いっそこれらの本を元手に古本屋を開きたいという気になってきた。先日、蔵書家の友人とそんな話題が出て、ブックカフェを開きたい、とか、ひとり(ふたり?)出版社を立ち上げたい、とか、夢は膨らんだ。
若い頃には、自分には無限の可能性があると思い込み、その野心に投入した燃料が本だった。だから本を手放すのは未練が残っていたのだが、最近はもうそんな野心などなくなってしまったので、ほんとうに必要な人に本を読んでもらうのがいちばんの幸福だと思うようになった。その手っ取り早い方法が、自分で古本屋を開業することなのではないかと。どこかのテナントを借りて、あまり利益を気にする必要もなく、なかば道楽でできるのではないかと、つい軽い気持ちで考えてしまう。だが、古書店を営んでいる人からは「ふざけるな!」ときっとお叱りを受けることだろう。
だから最近は本屋を開業する体験談の本とか、古本屋の店主の随筆を読んだりするようになった。『古本屋 タンポポのあけくれ』は、高知県の古本屋の店主をつとめた片岡千歳さんが書いた随筆である。出版社は夏葉社。相変わらず装丁と手触りが素晴らしい。しかしなによりこの随筆のすべてが味わい深い。ここに登場する人物とか、本のタイトルとか、私の知らないことは多いけれども、そんなことが些末な問題に思えるほど、この随筆は味わい深く、私を惹きつける。とくに店主の片岡千鶴さんとお客さんとの交流を読んでいると、心がじんわりとあたたかくなる。
時折書かれる持論についても、うなずくことばかりである。
「献呈署名本を売りに来る人は、くださった人への心遣いから、自分の名前のところをマジックで消したり、見返しを破ったりしている。
その本のためにも、マジックで消して汚したり、ページを破ったりしないで売りに出してほしいと、古本屋は思う。(略)せっかく献呈して下さったものを、売ったら悪い、と思っている人も多い。でも、もう読みもしないで、個人の書斎に死蔵するぐらいなら、古本屋という市場に出せば、新たな読者を見つけてもらえ、本のためにはうれしいことではないかと思う」(献呈署名本)
「もともと私は、読書感想文を夏休みの宿題にすることが気に入らない。
『自由な時間のたくさんある夏休みにできるだけたくさん図書館で本を読みなさい』だけではいけないのだろうか。(略)
一介の古本屋の私は、自分の子供たちの成長過程などから見て、読書感想文の宿題は、読書好きな子供を作らないと思う。本を読んだり感想文を書かなくてはいけないという重圧感が読書嫌いにしているようでならない」(「読書感想文」)

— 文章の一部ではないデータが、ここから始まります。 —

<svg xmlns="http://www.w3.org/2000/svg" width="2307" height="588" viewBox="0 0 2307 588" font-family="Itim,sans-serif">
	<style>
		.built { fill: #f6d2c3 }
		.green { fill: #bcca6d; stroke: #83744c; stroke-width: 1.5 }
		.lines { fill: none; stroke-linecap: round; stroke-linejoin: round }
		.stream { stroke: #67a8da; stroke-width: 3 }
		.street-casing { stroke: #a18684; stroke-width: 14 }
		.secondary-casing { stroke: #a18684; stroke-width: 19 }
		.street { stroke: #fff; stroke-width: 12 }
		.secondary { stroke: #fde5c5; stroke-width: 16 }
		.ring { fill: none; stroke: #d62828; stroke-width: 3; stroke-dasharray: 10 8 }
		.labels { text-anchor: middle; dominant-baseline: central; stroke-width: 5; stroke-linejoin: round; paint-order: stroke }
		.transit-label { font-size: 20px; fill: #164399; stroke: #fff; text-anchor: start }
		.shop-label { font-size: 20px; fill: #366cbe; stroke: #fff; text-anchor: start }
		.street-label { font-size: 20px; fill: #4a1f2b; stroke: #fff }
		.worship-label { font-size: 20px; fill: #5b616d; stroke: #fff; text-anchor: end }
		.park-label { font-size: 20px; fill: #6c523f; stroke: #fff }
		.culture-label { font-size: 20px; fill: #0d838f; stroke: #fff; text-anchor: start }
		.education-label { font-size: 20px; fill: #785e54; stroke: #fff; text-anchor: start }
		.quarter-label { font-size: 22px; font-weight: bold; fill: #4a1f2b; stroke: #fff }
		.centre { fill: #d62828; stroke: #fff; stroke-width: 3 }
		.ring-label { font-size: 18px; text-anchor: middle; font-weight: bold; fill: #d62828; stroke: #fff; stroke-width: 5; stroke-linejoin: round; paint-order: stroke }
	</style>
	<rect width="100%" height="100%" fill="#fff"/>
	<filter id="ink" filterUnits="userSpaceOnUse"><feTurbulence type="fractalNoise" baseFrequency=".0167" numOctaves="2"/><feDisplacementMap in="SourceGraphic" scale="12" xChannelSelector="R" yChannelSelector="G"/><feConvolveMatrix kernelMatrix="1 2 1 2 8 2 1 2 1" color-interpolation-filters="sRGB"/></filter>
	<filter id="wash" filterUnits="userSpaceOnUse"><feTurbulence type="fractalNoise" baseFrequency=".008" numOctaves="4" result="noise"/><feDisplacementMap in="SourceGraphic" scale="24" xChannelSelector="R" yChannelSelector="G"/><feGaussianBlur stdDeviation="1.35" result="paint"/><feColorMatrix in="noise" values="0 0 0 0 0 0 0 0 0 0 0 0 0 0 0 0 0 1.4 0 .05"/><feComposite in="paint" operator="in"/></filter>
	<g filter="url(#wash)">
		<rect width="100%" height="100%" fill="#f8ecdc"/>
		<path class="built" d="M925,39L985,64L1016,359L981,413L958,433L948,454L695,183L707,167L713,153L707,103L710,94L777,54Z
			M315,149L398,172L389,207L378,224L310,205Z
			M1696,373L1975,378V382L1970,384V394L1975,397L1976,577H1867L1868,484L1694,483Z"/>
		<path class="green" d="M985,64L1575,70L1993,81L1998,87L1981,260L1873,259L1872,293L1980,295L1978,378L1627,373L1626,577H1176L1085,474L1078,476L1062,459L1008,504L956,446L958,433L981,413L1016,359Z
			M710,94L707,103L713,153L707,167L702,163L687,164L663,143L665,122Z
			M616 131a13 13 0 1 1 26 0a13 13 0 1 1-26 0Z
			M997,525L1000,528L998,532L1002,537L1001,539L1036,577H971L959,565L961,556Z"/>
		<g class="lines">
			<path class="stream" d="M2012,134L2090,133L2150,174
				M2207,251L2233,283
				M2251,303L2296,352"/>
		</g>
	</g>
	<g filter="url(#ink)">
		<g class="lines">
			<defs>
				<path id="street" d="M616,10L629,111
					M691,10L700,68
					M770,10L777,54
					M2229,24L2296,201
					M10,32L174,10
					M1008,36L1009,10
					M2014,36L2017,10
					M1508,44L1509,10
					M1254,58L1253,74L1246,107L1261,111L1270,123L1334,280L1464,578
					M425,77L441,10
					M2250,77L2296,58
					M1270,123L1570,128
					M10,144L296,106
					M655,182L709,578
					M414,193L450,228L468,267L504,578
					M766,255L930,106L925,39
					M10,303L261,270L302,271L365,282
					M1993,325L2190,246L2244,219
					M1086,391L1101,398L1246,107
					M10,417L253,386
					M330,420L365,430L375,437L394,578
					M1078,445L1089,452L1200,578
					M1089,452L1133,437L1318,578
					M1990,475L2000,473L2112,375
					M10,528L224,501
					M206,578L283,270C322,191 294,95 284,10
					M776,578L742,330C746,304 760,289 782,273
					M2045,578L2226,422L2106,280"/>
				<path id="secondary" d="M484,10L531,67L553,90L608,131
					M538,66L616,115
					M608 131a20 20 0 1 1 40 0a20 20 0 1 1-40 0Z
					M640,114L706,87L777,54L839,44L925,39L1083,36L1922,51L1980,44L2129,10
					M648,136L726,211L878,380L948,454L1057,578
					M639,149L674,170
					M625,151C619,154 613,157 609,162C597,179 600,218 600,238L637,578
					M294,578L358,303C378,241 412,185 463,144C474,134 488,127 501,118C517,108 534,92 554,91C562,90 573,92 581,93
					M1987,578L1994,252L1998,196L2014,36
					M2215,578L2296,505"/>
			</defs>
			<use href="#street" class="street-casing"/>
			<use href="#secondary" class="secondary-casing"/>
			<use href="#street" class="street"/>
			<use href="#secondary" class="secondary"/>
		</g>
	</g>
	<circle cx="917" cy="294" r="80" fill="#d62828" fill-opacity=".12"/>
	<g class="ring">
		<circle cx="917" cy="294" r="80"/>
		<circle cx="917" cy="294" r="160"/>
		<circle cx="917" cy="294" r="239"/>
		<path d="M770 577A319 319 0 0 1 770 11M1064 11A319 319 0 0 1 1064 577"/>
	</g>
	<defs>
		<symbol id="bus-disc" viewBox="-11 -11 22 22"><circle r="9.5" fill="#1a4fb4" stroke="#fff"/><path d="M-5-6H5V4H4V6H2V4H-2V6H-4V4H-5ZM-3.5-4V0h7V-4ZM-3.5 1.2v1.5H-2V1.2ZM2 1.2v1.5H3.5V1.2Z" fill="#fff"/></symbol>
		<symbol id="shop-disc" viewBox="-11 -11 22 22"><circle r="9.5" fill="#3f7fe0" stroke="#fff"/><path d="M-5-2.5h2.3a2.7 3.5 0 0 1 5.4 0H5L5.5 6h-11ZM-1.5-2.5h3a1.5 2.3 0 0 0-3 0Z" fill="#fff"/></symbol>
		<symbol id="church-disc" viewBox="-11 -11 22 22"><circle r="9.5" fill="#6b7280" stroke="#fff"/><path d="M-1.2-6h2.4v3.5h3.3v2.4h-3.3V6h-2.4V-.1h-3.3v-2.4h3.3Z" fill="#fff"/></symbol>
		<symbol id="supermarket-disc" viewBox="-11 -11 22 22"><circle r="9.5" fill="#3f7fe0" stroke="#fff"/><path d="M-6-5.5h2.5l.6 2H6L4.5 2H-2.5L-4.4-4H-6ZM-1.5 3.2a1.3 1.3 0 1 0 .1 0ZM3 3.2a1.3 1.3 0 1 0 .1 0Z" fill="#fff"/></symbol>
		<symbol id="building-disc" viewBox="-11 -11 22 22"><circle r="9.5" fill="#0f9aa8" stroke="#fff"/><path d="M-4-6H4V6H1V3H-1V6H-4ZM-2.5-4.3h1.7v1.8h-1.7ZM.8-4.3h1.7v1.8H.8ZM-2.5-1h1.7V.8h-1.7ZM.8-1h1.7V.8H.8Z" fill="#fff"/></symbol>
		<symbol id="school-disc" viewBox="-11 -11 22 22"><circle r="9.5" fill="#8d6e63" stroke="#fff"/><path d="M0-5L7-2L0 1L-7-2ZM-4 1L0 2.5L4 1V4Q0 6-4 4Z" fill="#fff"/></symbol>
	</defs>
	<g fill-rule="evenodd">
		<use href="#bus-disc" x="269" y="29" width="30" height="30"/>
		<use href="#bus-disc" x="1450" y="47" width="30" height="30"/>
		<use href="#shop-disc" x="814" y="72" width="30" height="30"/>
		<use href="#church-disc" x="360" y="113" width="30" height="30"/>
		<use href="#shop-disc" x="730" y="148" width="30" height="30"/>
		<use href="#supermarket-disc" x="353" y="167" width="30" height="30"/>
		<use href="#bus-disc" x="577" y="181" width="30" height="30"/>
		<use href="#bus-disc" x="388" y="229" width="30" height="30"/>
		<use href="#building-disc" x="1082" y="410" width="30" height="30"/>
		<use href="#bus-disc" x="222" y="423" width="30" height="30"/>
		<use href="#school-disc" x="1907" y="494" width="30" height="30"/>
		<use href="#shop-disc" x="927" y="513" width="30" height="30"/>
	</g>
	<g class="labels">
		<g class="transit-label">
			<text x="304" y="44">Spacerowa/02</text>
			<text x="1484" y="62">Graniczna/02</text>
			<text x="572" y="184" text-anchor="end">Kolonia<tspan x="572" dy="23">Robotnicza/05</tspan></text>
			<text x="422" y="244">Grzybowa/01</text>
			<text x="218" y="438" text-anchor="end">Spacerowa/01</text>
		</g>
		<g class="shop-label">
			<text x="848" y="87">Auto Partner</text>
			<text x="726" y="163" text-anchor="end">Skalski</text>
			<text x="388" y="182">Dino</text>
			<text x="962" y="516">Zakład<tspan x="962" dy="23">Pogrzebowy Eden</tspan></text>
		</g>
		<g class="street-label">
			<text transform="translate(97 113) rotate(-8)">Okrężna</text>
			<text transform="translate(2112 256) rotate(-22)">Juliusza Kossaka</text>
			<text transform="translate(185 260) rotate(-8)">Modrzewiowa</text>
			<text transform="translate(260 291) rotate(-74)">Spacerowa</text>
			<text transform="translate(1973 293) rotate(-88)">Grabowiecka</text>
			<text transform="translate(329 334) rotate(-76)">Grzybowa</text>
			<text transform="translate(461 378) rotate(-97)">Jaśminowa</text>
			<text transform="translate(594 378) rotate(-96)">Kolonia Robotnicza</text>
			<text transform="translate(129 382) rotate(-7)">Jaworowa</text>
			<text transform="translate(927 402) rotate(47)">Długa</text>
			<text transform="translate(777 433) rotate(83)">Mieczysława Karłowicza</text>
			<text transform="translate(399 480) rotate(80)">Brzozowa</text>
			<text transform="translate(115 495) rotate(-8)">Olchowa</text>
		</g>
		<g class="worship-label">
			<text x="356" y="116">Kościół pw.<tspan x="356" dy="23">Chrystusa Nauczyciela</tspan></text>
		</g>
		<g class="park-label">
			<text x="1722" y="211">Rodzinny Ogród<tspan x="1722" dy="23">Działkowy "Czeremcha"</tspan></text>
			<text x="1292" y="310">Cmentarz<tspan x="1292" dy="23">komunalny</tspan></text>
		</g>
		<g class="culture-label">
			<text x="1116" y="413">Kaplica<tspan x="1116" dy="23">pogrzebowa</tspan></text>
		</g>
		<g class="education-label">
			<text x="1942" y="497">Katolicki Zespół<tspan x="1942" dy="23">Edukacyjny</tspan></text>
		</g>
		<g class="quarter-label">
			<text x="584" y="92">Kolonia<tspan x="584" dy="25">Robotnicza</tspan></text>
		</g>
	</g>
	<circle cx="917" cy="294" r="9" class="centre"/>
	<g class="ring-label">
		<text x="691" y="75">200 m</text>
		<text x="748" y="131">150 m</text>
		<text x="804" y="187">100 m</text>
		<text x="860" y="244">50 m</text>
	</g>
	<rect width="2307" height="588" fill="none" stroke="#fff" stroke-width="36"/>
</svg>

この「読書感想文」という随筆の最後には自身のエピソードも語られる。中学生になったばかりの頃に読んだ『ビルマの竪琴』を娘にやろうとして、
「私が菜絵(娘)ぐらいの時に読んで感動した本だけど、読んでみる?」
と言ったところ、
「お母さんと私は違うもの。私が読む本は自分で選ぶ」と一蹴されたという。考えてみればその通りだ。
「水のある所まで馬を連れて行くことはできるけれど、水を飲ませることはできない」(「読書感想文」)
という言葉は、教育のあらゆる場面に通底しているように思う。